WORK TO BE COMPLETED »
Go through the material and copy each line in which the word "change" shows up.

SOURCE DATA »
========================
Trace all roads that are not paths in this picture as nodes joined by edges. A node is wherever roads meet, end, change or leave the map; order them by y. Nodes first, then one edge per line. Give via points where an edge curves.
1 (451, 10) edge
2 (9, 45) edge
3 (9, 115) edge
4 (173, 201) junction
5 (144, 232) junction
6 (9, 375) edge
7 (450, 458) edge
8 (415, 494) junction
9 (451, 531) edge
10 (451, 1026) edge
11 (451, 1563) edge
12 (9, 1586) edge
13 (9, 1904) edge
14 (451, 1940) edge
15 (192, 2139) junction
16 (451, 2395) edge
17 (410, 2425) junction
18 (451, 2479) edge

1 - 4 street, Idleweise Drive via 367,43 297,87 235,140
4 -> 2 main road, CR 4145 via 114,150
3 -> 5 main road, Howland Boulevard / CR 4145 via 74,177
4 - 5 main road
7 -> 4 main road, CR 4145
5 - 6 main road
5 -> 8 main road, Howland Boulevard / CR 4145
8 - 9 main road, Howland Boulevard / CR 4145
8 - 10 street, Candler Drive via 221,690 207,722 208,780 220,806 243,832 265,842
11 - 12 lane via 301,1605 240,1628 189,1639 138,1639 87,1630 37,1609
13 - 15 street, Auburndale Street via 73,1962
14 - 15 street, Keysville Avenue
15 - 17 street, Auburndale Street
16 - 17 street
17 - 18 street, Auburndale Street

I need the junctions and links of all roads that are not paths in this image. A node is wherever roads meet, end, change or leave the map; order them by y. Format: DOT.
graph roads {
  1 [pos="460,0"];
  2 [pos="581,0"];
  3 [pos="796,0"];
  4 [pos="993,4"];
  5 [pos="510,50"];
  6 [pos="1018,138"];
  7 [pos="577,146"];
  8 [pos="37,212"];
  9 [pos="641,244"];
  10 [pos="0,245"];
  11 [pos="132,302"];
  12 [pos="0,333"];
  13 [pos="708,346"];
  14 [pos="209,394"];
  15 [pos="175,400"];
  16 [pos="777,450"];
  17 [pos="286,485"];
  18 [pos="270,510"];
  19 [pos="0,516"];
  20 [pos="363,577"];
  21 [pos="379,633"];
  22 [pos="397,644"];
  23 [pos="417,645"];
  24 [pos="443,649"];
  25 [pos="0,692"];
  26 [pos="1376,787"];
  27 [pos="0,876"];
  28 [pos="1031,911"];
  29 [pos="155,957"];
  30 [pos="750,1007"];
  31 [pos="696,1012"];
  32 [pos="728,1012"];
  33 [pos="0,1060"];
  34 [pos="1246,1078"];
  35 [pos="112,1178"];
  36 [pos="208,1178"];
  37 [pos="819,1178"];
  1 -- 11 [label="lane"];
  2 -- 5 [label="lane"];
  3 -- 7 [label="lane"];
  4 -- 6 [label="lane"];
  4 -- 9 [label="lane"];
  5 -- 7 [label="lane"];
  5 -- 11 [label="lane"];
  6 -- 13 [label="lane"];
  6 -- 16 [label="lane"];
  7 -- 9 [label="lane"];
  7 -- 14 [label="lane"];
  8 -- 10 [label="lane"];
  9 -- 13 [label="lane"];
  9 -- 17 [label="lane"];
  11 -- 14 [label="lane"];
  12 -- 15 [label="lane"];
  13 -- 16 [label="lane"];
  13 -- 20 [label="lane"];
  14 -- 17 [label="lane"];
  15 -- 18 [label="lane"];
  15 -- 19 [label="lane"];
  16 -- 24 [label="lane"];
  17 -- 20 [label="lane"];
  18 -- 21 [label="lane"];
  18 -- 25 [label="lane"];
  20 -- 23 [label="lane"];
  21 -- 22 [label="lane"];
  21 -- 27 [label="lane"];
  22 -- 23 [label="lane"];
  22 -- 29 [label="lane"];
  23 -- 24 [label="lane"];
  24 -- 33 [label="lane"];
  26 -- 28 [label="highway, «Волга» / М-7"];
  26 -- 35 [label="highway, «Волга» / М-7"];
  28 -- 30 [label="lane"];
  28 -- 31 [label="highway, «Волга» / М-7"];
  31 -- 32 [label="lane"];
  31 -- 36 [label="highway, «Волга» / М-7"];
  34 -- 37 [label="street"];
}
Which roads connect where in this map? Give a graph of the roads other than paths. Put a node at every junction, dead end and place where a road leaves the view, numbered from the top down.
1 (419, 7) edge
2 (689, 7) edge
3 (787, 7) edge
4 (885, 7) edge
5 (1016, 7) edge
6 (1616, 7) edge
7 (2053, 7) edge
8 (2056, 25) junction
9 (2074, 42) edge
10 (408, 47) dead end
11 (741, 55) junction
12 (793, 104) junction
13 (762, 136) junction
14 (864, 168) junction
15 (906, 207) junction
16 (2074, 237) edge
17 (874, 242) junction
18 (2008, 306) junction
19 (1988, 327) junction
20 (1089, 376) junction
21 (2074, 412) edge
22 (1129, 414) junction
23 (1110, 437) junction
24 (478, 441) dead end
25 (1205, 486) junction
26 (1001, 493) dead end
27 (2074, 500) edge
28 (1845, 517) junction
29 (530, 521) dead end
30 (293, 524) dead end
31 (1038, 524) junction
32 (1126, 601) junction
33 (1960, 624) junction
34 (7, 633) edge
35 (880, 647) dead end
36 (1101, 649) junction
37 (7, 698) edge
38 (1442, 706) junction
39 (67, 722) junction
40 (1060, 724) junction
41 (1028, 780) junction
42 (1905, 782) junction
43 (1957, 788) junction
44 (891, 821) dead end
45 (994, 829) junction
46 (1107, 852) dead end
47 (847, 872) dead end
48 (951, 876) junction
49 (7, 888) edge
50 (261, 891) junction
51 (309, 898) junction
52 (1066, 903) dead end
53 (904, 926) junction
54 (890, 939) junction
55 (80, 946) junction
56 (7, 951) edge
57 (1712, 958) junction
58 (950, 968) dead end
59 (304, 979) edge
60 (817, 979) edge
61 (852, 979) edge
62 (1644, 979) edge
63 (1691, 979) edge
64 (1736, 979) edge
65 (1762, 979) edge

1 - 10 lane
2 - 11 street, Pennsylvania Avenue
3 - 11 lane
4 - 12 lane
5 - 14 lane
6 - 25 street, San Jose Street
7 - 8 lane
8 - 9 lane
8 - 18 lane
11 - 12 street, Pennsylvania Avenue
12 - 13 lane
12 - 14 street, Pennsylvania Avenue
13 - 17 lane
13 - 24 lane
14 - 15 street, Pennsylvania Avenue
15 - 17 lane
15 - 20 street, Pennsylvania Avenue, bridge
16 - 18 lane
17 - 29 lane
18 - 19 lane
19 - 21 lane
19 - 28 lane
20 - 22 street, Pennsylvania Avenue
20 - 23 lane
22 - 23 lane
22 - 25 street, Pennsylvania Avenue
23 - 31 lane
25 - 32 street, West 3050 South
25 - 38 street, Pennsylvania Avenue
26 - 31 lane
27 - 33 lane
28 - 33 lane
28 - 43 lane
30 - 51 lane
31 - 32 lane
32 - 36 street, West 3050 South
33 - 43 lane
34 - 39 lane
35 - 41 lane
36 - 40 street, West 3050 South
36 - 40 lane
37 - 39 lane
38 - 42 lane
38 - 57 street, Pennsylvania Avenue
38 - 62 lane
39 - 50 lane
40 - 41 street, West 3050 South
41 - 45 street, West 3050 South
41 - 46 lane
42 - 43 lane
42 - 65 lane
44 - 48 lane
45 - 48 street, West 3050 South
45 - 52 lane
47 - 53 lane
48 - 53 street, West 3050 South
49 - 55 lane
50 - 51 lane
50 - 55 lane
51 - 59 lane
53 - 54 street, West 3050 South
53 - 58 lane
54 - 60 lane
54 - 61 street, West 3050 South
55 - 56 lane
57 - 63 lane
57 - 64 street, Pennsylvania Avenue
========================
EXERCISE RESULT »
Trace all roads that are not paths in this picture as nodes joined by edges. A node is wherever roads meet, end, change or leave the map; order them by y. Nodes first, then one edge per line. Give via points where an edge curves.
I need the junctions and links of all roads that are not paths in this image. A node is wherever roads meet, end, change or leave the map; order them by y. Format: DOT.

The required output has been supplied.